Osbeck's voyage to China in the Swedish ship "Gothic Lion," which sailed in 1750, says: "After a stay of four months and ten days in China, our ship and the other Swedish ship began their voyage home. Every one leaped for joy, and my Tea shrub, which stood in a pot, fell upon the deck during the firing of the cannons, and was thrown overboard without my knowledge, after I had nursed it and taken care of it a long while on board the ship. Thus I saw my hopes blasted of bringing a growing Tea plant to my countrymen; a pleasure no one has been able as yet to feel, notwithstanding all possible care and expense." In a foot note to the English translation, the translator, Forster, says: " Dr.

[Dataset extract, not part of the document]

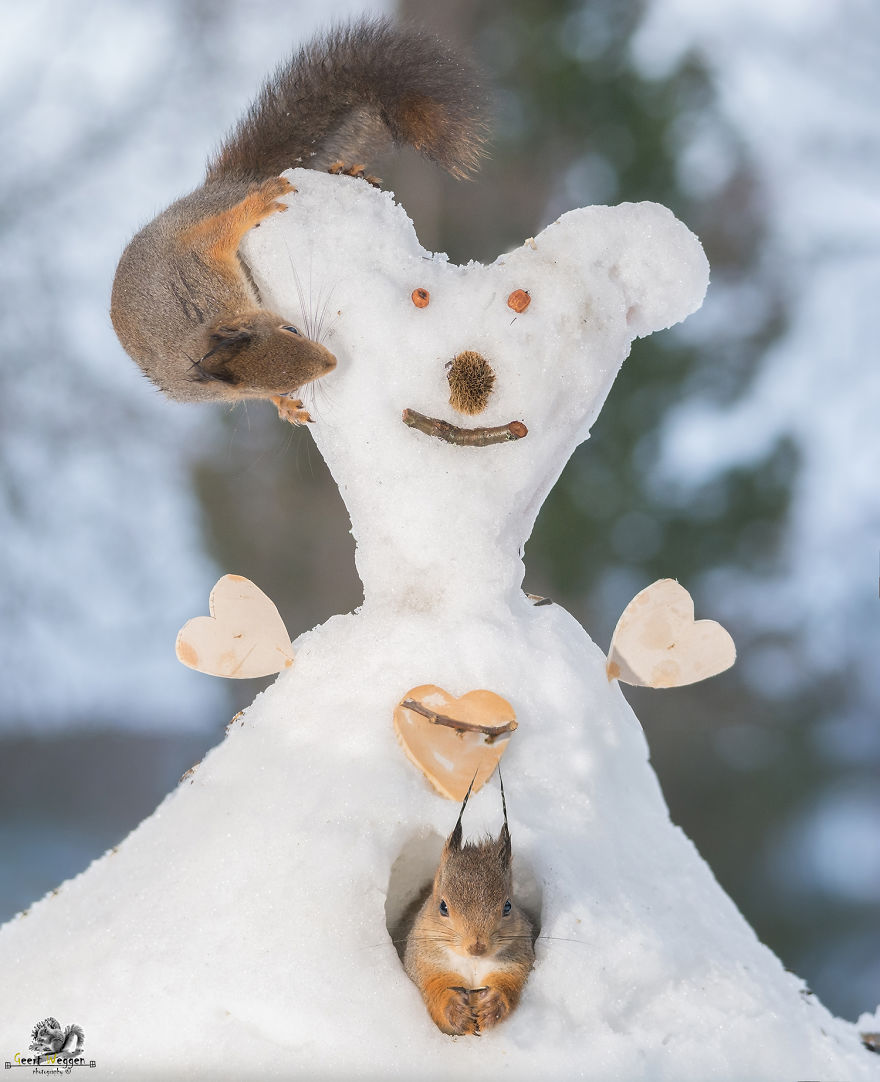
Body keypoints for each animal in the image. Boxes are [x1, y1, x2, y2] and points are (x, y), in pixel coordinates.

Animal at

Linnaeus has had since 3rd of October, 1763, a fine Tea shrub brought him from China by Captain Carl Gustav Eckeberg, which is, as far as we know, the only one in Europe." Such a feat in those days deserved to be honored. For in those days accidents innumerable, aside from the jarring of cannon, must have pressed sorely against the successful introduction of living plants. Another Swedish botanist, Dr. Sparmann, made a voyage to China with Captain Ekeberg, and in 1779 named a genus of trees, native of the Cape of Good Hope, Ekebergia, in his honor.

This tree belongs to the same natural order, Meliaceae, as our well-known China tree, Melia azederach. Sparmann was one of the naturalists that accompanied Captain Cook in his voyage around the world in 1772.